Irving Jacoby on Location in LA
Metropole Film Board is a not-for-profit corporation that serves as a fiscal agent for special documentary projects by Storyville Films and other production companies. It was originally established by Alberta & Irving Jacoby, in 1950, as the Mental Health Film Board, to produce educational films in the areas of psychiatry (The Lonely Night), child development (Angry Boy), social work (The Neglected), aging (The Steps of Age), and race (Hitch). Over the next four decades, the Film Board went on to make over a hundred ground-breaking films on these subjects, working with America’s pioneer documentary filmmakers including Williard Van Dyke: The River (1937), The City (1939); John Ferno: The Spanish Earth (1937); Shirley Clarke: Skyscraper (1960); Richard Leacock: Crisis (1963); and Jacoby himself: High Over the Borders (1942) and The Photographer (1948).
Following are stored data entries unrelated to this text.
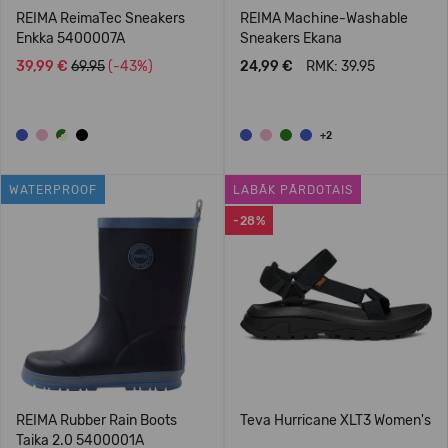
REIMA ReimaTec Sneakers
REIMA Machine-Washable
Enkka 5400007A
Sneakers Ekana
39,99 €
69.95
(-43%)
24,99 €
RMK: 39.95
+2
WATERPROOF
LABĀK PĀRDOTAIS
-28%
REIMA Rubber Rain Boots
Teva Hurricane XLT3 Women's
Taika 2.0 5400001A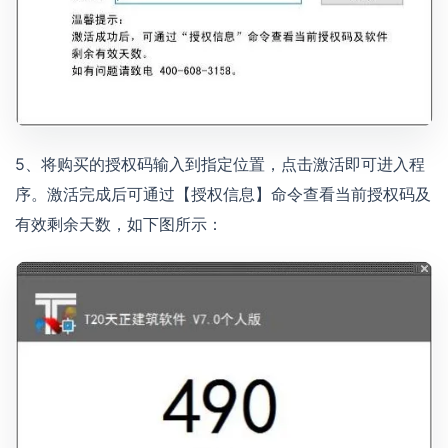
5、将购买的授权码输入到指定位置，点击激活即可进入程
序。激活完成后可通过【授权信息】命令查看当前授权码及
有效剩余天数，如下图所示：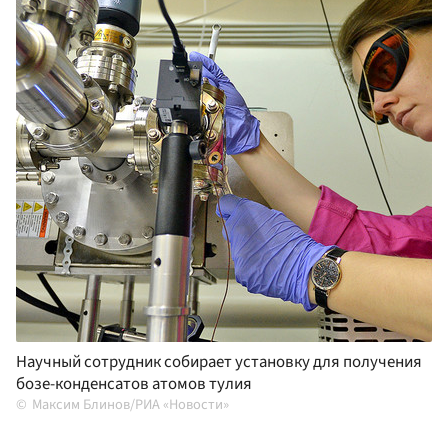
Научный сотрудник собирает установку для получения
бозе-конденсатов атомов тулия
Максим Блинов/РИА «Новости»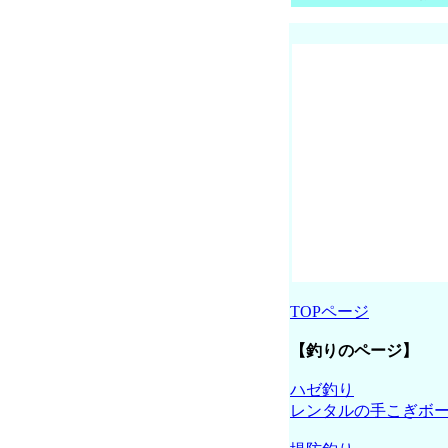
TOPページ
【釣りのページ】
ハゼ釣り
レンタルの手こぎボ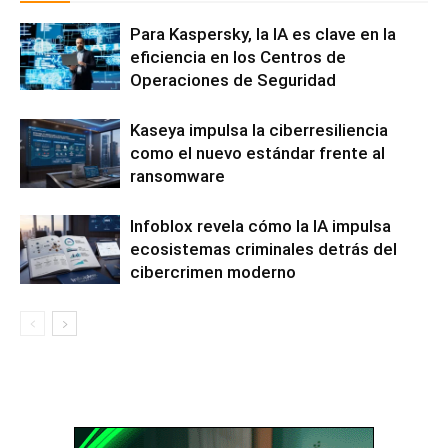
Para Kaspersky, la IA es clave en la
eficiencia en los Centros de
Operaciones de Seguridad
Kaseya impulsa la ciberresiliencia
como el nuevo estándar frente al
ransomware
Infoblox revela cómo la IA impulsa
ecosistemas criminales detrás del
cibercrimen moderno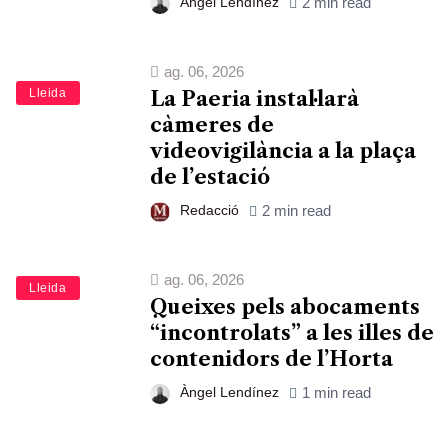
Àngel Lendínez
2 min read
ag. 06, 2026
Lleida
La Paeria instal·larà
càmeres de
videovigilància a la plaça
de l’estació
Redacció
2 min read
ag. 06, 2026
Lleida
Queixes pels abocaments
“incontrolats” a les illes de
contenidors de l’Horta
Àngel Lendínez
1 min read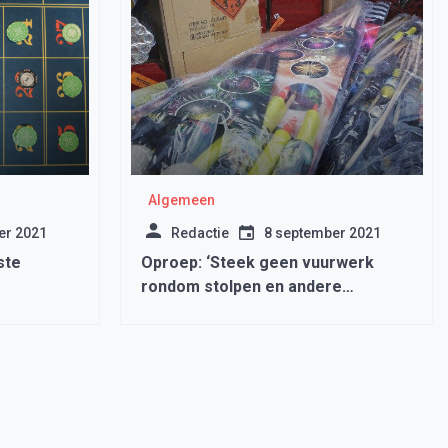
Algemeen
er 2021
Redactie
8 september 2021
ste
Oproep: ‘Steek geen vuurwerk
rondom stolpen en andere
rietgedekte panden af’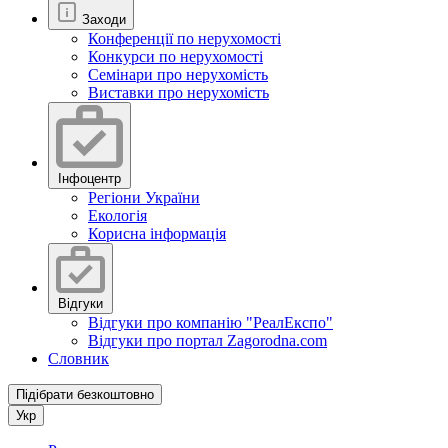
Заходи
Конференції по нерухомості
Конкурси по нерухомості
Семінари про нерухомість
Виставки про нерухомість
Інфоцентр
Регіони України
Екологія
Корисна інформація
Відгуки
Відгуки про компанію "РеалЕкспо"
Відгуки про портал Zagorodna.com
Словник
Підібрати безкоштовно
Укр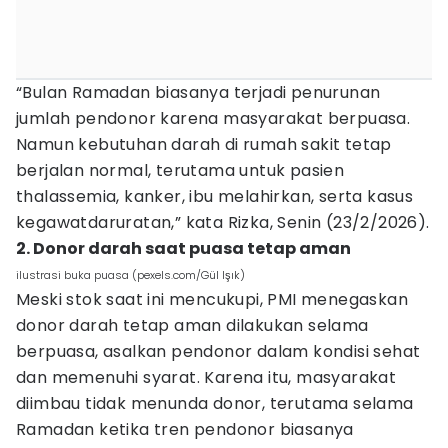
“Bulan Ramadan biasanya terjadi penurunan
jumlah pendonor karena masyarakat berpuasa.
Namun kebutuhan darah di rumah sakit tetap
berjalan normal, terutama untuk pasien
thalassemia, kanker, ibu melahirkan, serta kasus
kegawatdaruratan,” kata Rizka, Senin (23/2/2026).
2. Donor darah saat puasa tetap aman
ilustrasi buka puasa (pexels.com/Gül Işık)
Meski stok saat ini mencukupi, PMI menegaskan
donor darah tetap aman dilakukan selama
berpuasa, asalkan pendonor dalam kondisi sehat
dan memenuhi syarat. Karena itu, masyarakat
diimbau tidak menunda donor, terutama selama
Ramadan ketika tren pendonor biasanya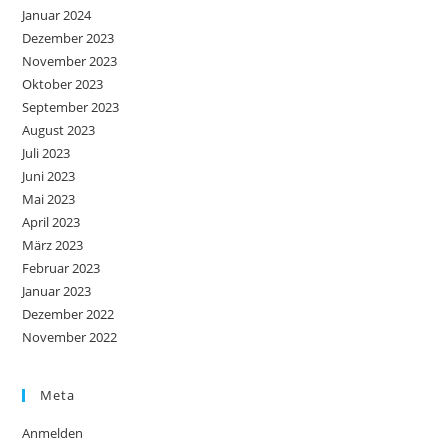
Januar 2024
Dezember 2023
November 2023
Oktober 2023
September 2023
August 2023
Juli 2023
Juni 2023
Mai 2023
April 2023
März 2023
Februar 2023
Januar 2023
Dezember 2022
November 2022
Meta
Anmelden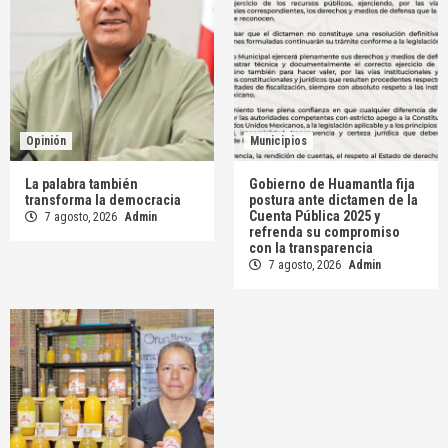
Opinión
Municipios
La palabra también
Gobierno de Huamantla fija
transforma la democracia
postura ante dictamen de la
Cuenta Pública 2025 y
7 agosto, 2026
Admin
refrenda su compromiso
con la transparencia
7 agosto, 2026
Admin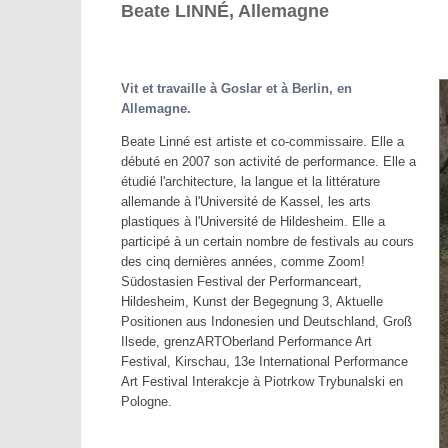
Beate LINNÉ, Allemagne
Vit et travaille à Goslar et à Berlin, en
Allemagne.
Beate Linné est artiste et co-commissaire. Elle a
débuté en 2007 son activité de performance. Elle a
étudié l'architecture, la langue et la littérature
allemande à l'Université de Kassel, les arts
plastiques à l'Université de Hildesheim. Elle a
participé à un certain nombre de festivals au cours
des cinq dernières années, comme Zoom!
Südostasien Festival der Performanceart,
Hildesheim, Kunst der Begegnung 3, Aktuelle
Positionen aus Indonesien und Deutschland, Groß
Ilsede, grenzARTOberland Performance Art
Festival, Kirschau, 13e International Performance
Art Festival Interakcje à Piotrkow Trybunalski en
Pologne.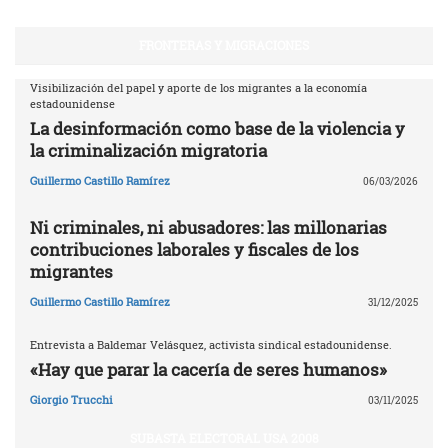
FRONTERAS Y MIGRACIONES
Visibilización del papel y aporte de los migrantes a la economía
estadounidense
La desinformación como base de la violencia y
la criminalización migratoria
Guillermo Castillo Ramírez
06/03/2026
Ni criminales, ni abusadores: las millonarias
contribuciones laborales y fiscales de los
migrantes
Guillermo Castillo Ramírez
31/12/2025
Entrevista a Baldemar Velásquez, activista sindical estadounidense.
«Hay que parar la cacería de seres humanos»
Giorgio Trucchi
03/11/2025
SUBASTA ELECTORAL USA 2008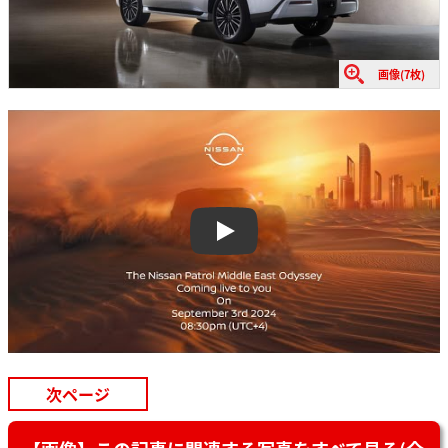
画像(7枚)
Play
次ページ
A number of their films are available for viewing as part of the permanent film collection of The Museum of Modern Art in New York.
The film board was re-established in 1996 and renamed Metropole, to conduct a broader program for the planning, fundraising, and production of documentary films not likely to be funded or distributed through commercial channels
Films developed by Metropole include The McCarthy Project, a portrait of the politician and poet Eugene McCarthy, and Libraries on Fire, a documentary about the living national treasures of Indonesia, Sister Rose’s Passion and Constantine’s Sword.
Currently Metropole is serving as fiscal sponsor for The Lavender Scare, a feature-length documentary telling the hidden story of the U.S. government’s ruthless campaign in the 1950s to hunt down and fire every Federal employee it suspected was gay.